- TEXT BLOCK:
::::

In the case of B2B sales abroad, the terms of your contract or your general terms and conditions can result in very different legal rules.
1 The Vienna Sales Convention and the Civil Code
You also serve customers located abroad, and you are aware of the risks of foreign trade? Preferably you have a good contract, at least with sales terms and conditions that are subject to Belgian law. But did you know that “Belgian law” for sales abroad is not the same as for sales within Belgium?
If you deliver to a foreign purchaser, “the Belgian law” that you apply in your sales conditions is not the Belgian Civil Code but the Vienna Sales Convention of 11 April 1980. Indeed, the Vienna Sales Convention is directly applicable in each Member State. And thus you can be confronted with surprises, because different terms, formalities, rights and obligations apply than in our Belgian Civil Code.
If you do not want this, then your terms and conditions of sale must explicitly mention exclusion of the Vienna Sales Convention. In addition, your conditions must be communicated to the purchaser at the latest at the time the sale is agreed (i.e. already with your offer) and not only afterwards (with your invoice).
2 The possible differences
What should you choose: exclude the Vienna Sales Convention or not? This depends on your specific situation, but the question is always relevant. If you have to recover your invoice from a foreign purchaser, the question above can lead to results that differ considerably. A complete comparison between the Vienna Sales Convention and the Belgian Civil Code is too extensive for this article, but a number of broad lines are indicated below.
In this comparison, the following questions among others can be considered: (i) From when does the purchaser bear the risk of damage to or loss of the products? (In practice you will usually have to take into account the possibly chosen INCO-term, so this issue is not discussed further); (ii) How and within what period must a purchaser make complaints about the (incorrect or defective) delivery? and (iii) Which sanctions can be invoked by the purchaser, and which by the seller?

::::

- AIM OF THE EXERCISE: Return the passage of the B2B sales text starting at "If you deliver" and ending at "Belgian Civil Code.", copied word for word.

- GIVEN MATERIAL:
::::

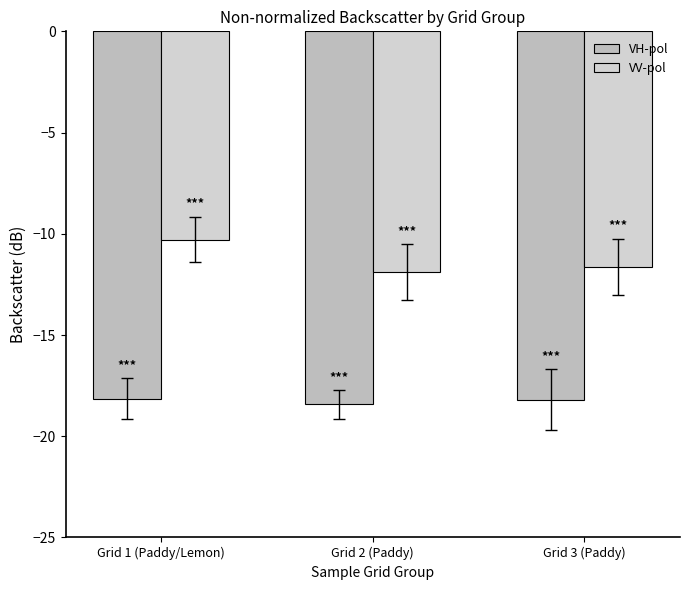

At which category is the sum across all series the highest?

Grid 1 (Paddy/Lemon)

::::

- RESPONSE TO THIS TASK:
If you deliver to a foreign purchaser, “the Belgian law” that you apply in your sales conditions is not the Belgian Civil Code but the Vienna Sales Convention of 11 April 1980. Indeed, the Vienna Sales Convention is directly applicable in each Member State. And thus you can be confronted with surprises, because different terms, formalities, rights and obligations apply than in our Belgian Civil Code.